The best time of the year to hike Carter Lake is from late June to October. It’s also a popular trail for mountain bikers in early summer and skiers in the winter. This trail does get overgrown, so it’s usually better to hike in mid-summer.
How to Get to Carter Lake in Anchorage:
- From Anchorage, head south on the Seward Highway
- Continue to Mile 34 on the Seward Highway
- A parking lot can be found on the right side of the highway
Carter Lake Trailhead
The Carter Lake trailhead can be found at Mile 34 along the Seward Highway near Moose Pass.
The parking area is not too big and may become full if the weather is really nice.
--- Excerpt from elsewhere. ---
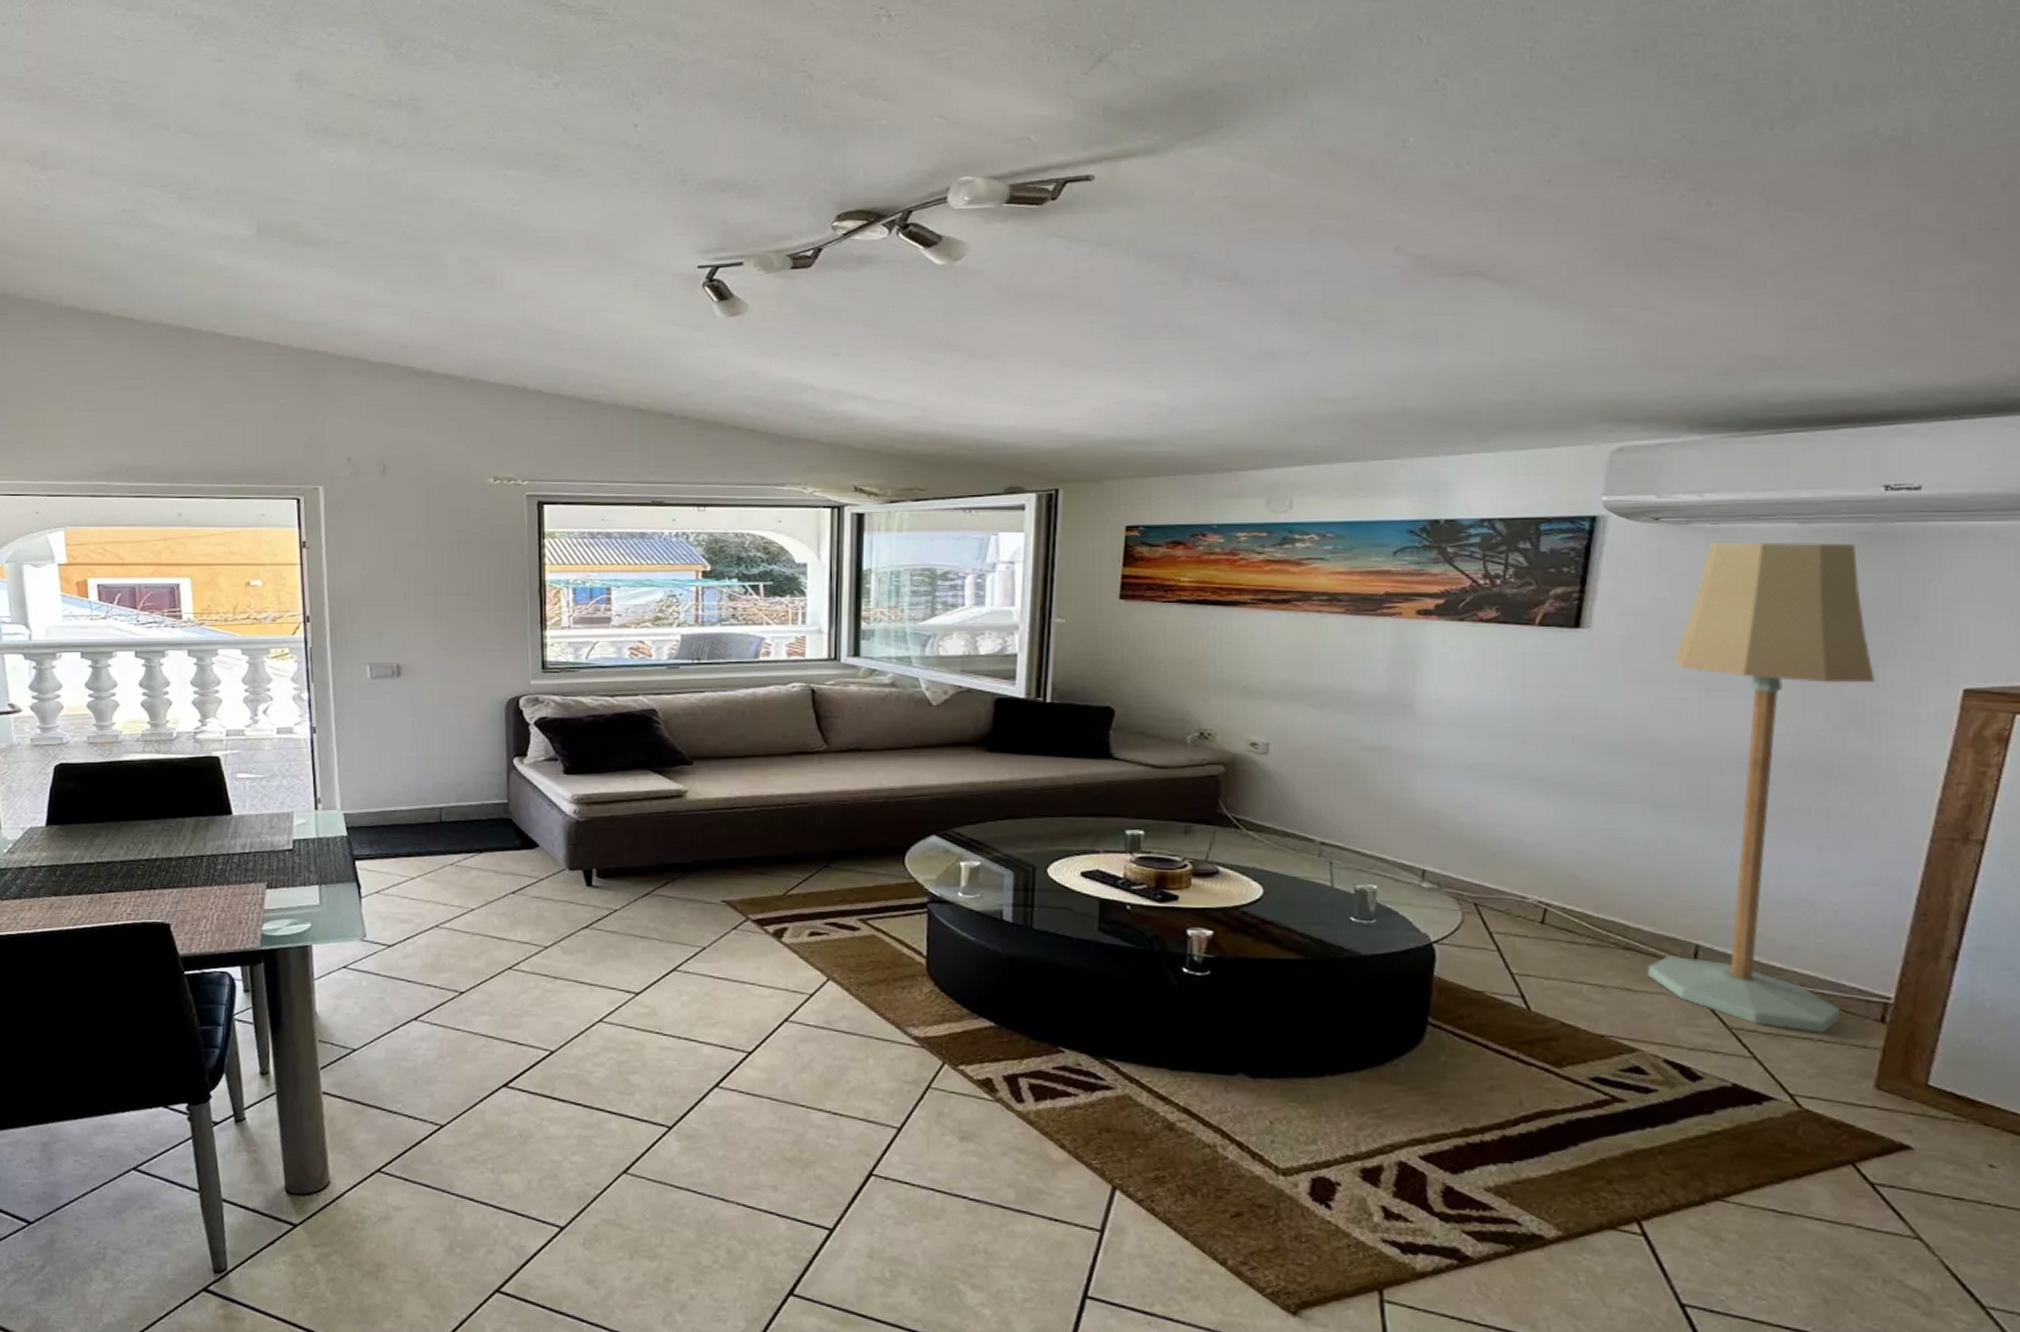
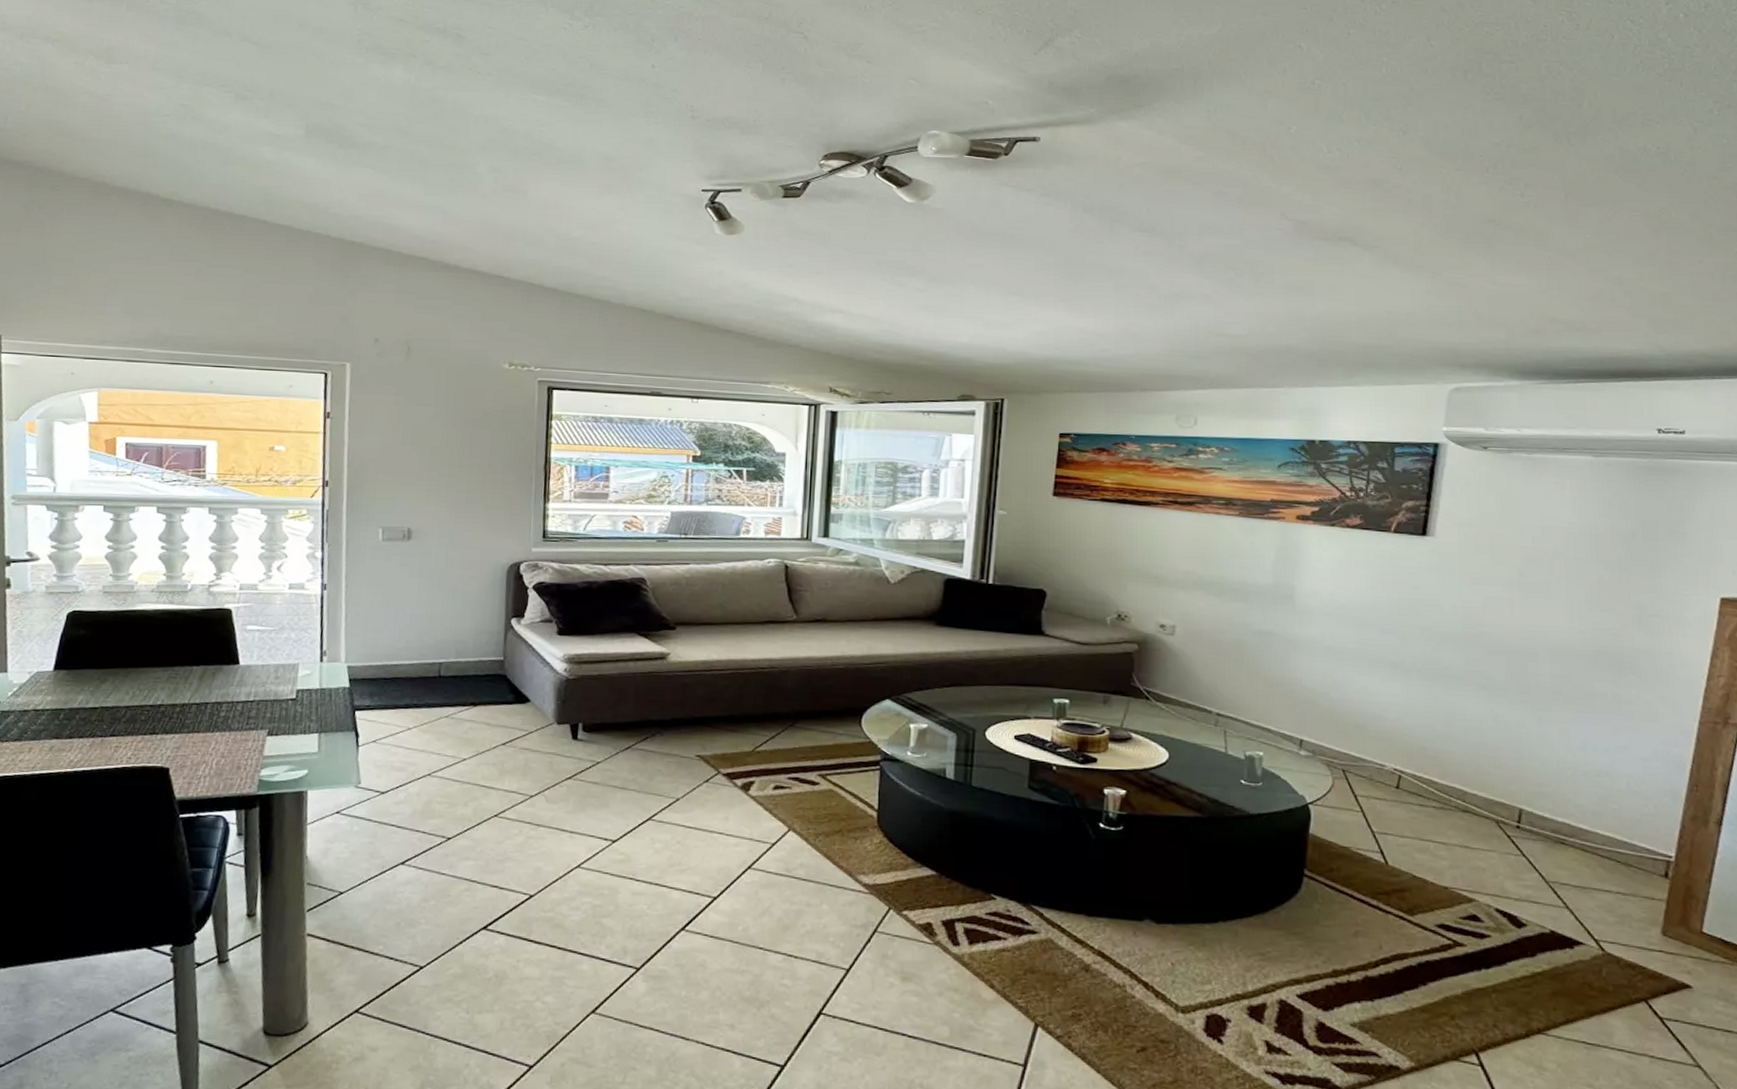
floor lamp: present [1647,541,1875,1033] -> none [1481,468,1654,887]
So, plan accordingly.
A Steep Climb
You start hiking through the spruce forest as you climb nearly 1,000 feet over the next mile. You’ll be glad when you get most of the elevation gain out of the way.
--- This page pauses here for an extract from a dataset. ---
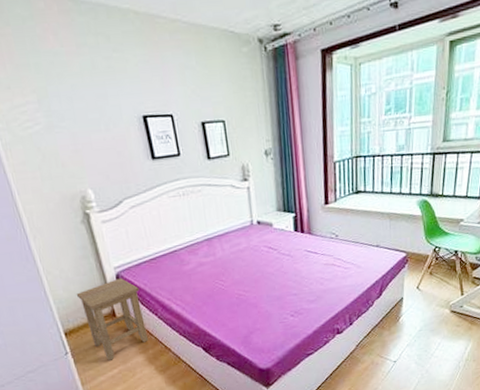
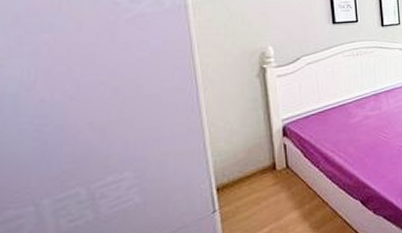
stool: present [76,278,149,361] -> none [237,130,307,219]

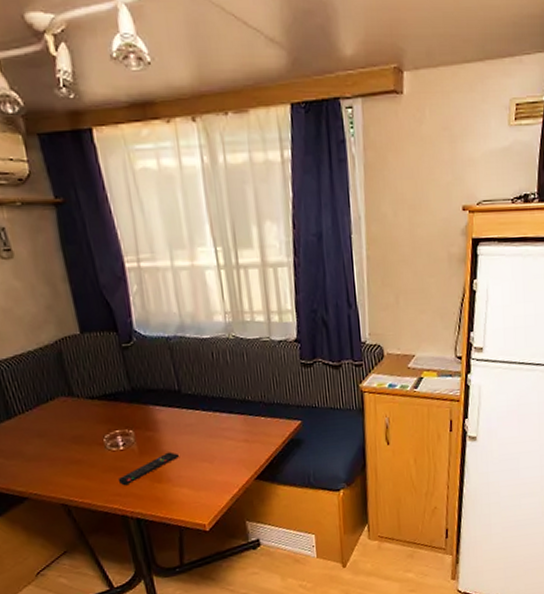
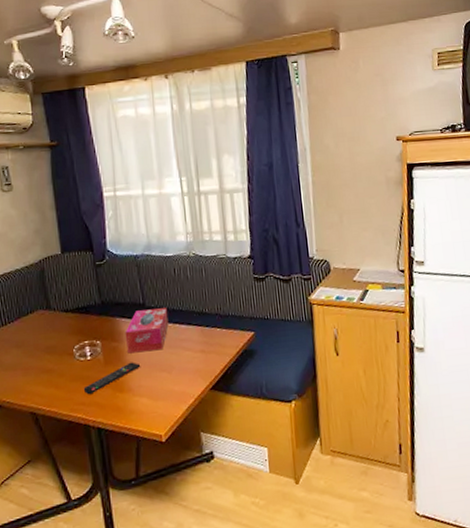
tissue box: none [160,395,209,444] -> present [125,308,169,354]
I rated this trail as easy because it’s quite short, but some people may rate it as moderate due to the elevation gain.
Later in the summer, this trail can become overgrown. There’s a lot of cow parsnip and devil’s club that grow along narrow sections of the trail.
Fields of Wildflowers
The trail starts to flatten out as you pass boardwalks and small streams. Upon first sightings of the lake, you’ll find a small trail to your left that will lead you to the shore.
After stopping here to take in the views, you can continue along the singletrack to the other end of the lake.
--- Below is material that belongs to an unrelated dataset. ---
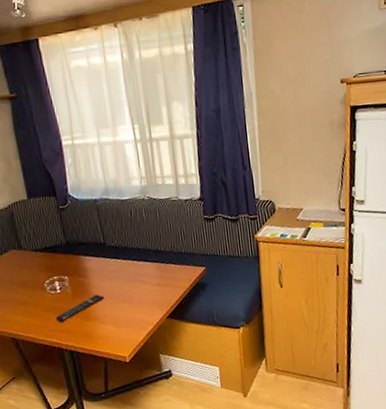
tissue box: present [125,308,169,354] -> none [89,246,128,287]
I hiked this trail in early August and went through a huge field of Alaskan wildflowers! I saw fireweed, monkshood, and more! It was so beautiful.
It takes about 1 hour to hike to the lake from the trailhead. The trail is 3.4 miles roundtrip and gains about 1,000 feet in elevation.
It’s a great place to go for a swim. Since it’s a smaller lake, the water feels a little bit warmer.
Beyond Carter Lake
You can continue to hike to Crescent Lake, which is only an additional 1.5 miles further. Crescent Lake is much larger and there are some great areas to camp or enjoy lunch.
You can also thru-hike the traverse that takes you along the Primitive Trail between Crescent Creek Trail and Carter Lake Trail.
There are two public use cabins along this route, including Crescent Lake Cabin, and Crescent Saddle Cabin.